Tinned beans are generally precooked, so you can eat them without electricity! Of course, you won’t be able to open the tin, because your electric can-opener won’t work, but it’s the thought that counts 🙂
Don’t most electric can openers run off batteries?
And if there’s still power to the mobile network (Likely, due to their backup generators, at least for a short while) then you can even still upload the photo using your pocket stalker. Yay! Post apocalypse food photos! 🙂
I get the feeling I’m thinking about this far too much…
Back to Heartbleed. What to do if the supplier just doesn’t care. I have a Craig Electronics tablet (CMP748), a cookie-cutter design based on the Rockchip 2928 chipset. It runs Android 4.1.1 and is vulnerable to Heartbleed. (I’ve tested.)
Rockchip says updates come only from the manufacturers. Craig says they have no updates–and their tech support didn’t seem to want to be bothered escalating the issue.
What’s an innocent-victim user to do?
Oh…I wish I’d seen this little article a month ago. It doesn’t badly present what happened when I posted my internet passwords. It has a little trouble, quite understandably, sorting-out which statements are actually mine and which posted by others via my accounts.

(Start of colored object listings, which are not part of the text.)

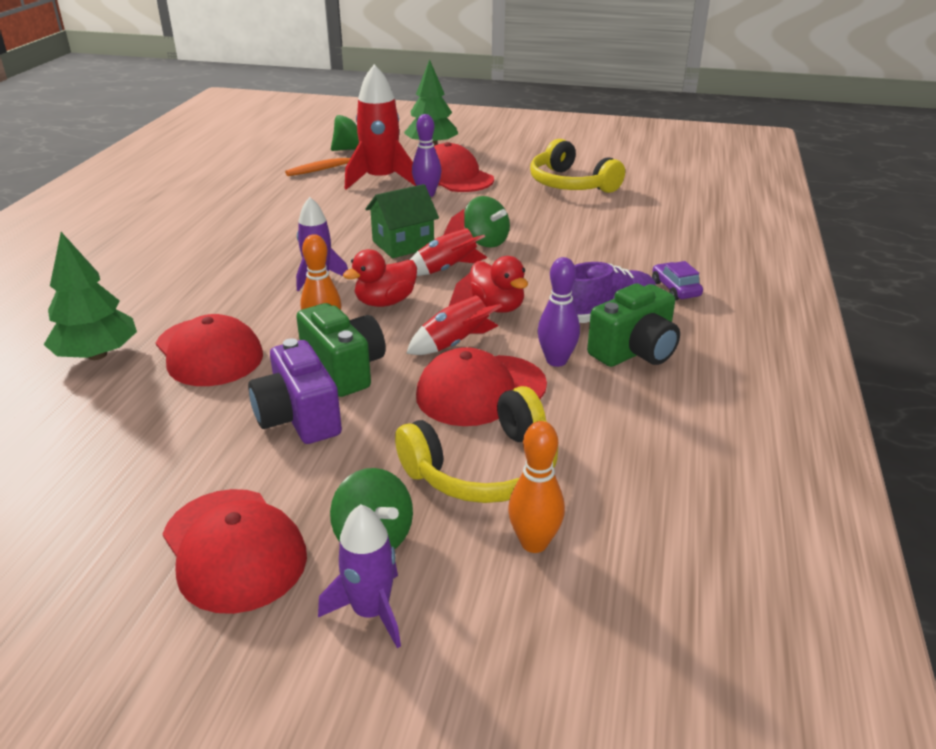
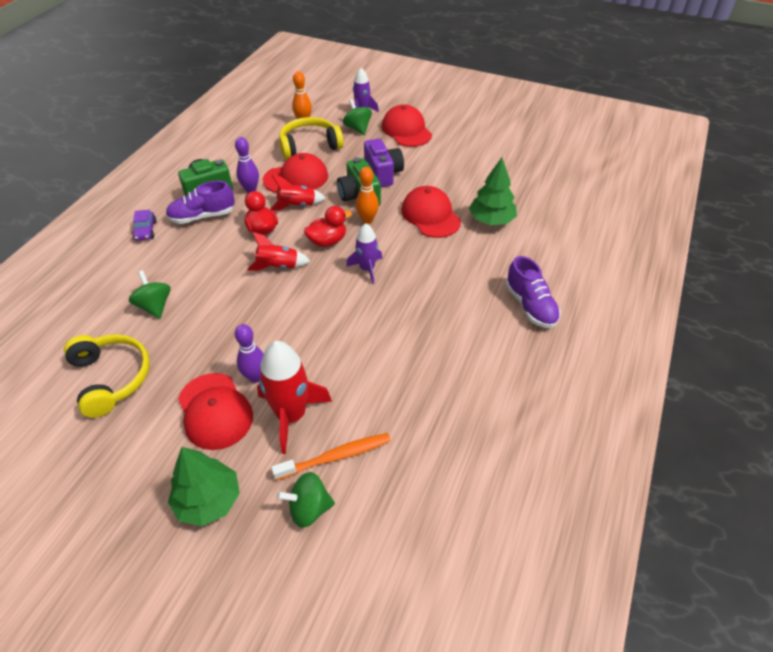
camera: 170 degrees left, 15 degrees up
(95, 263) = (530, 306): none -> purple shoe
(403, 244) = (300, 300): green house -> none
(486, 241) = (237, 295): green spinning top -> green spinning top (155, 306)

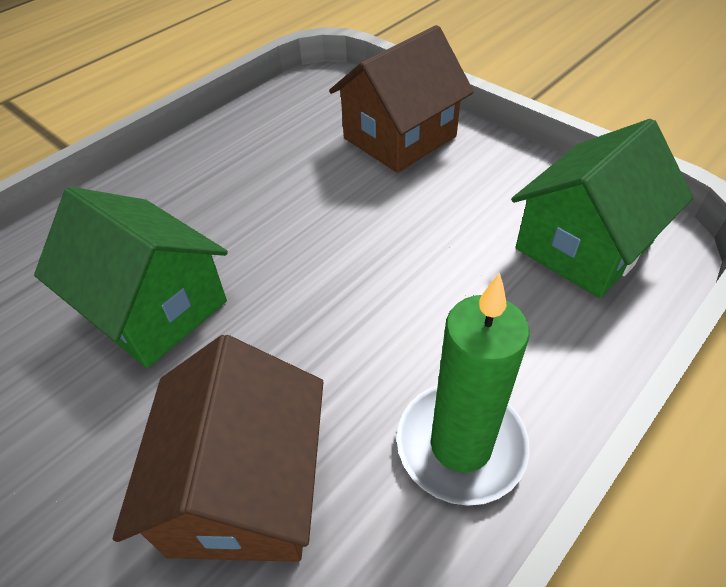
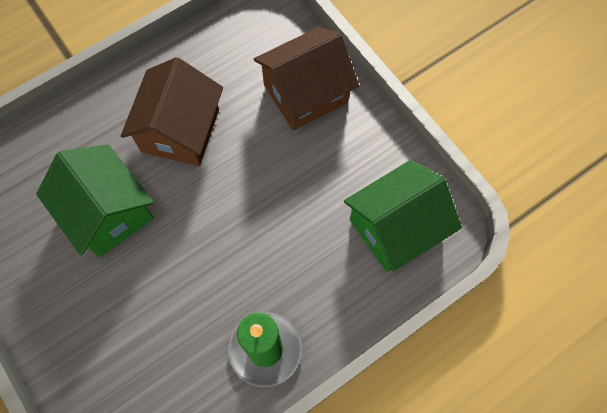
camera: 10 degrees right, 20 degrees up
(245, 488) = (143, 346): brown house -> brown house (180, 130)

I posted those passwords to illustrate the realistic worst case scenario of having done so. If no passwords existed for, let’s say the social network sites…what, exactly, do you risk? A few pranks…that’s it, maybe someone changes your photo, makes a statement in your name–or…or what?
There’s really almost nothing security worthy that goes up on your Tumblr, Facebook, Twitter, WordPress, Instagram, etc. sites. If zero passwords existed, almost no one would waste the time fiddling with your account–there’s no money to be had, no property to pinch, no loved ones to harm. Add a password and the irony is, now they have a password to pinch.
[Post edited for length]
There is no Russian mob after your bank account. There are thousands of corporations however who upload trackers, loggers and info gatherers to your devise. Governments are scanning your eMail, password or not.
Stop being so mindlessly functionally fixed over net security. There isn’t at stake what the hype wants us to believe there is. No one is launching computer crashing bugs just begging to swim between the cracks in your firewall…ebola is a virus to worry about–not Heartbleed.
Of course you would only implement security controls based on the measured risk. In the case of social media, proper account controls help friends and family trust that you really are who you say you are. It’s not always just about financial gain. Trust and reputation are also important.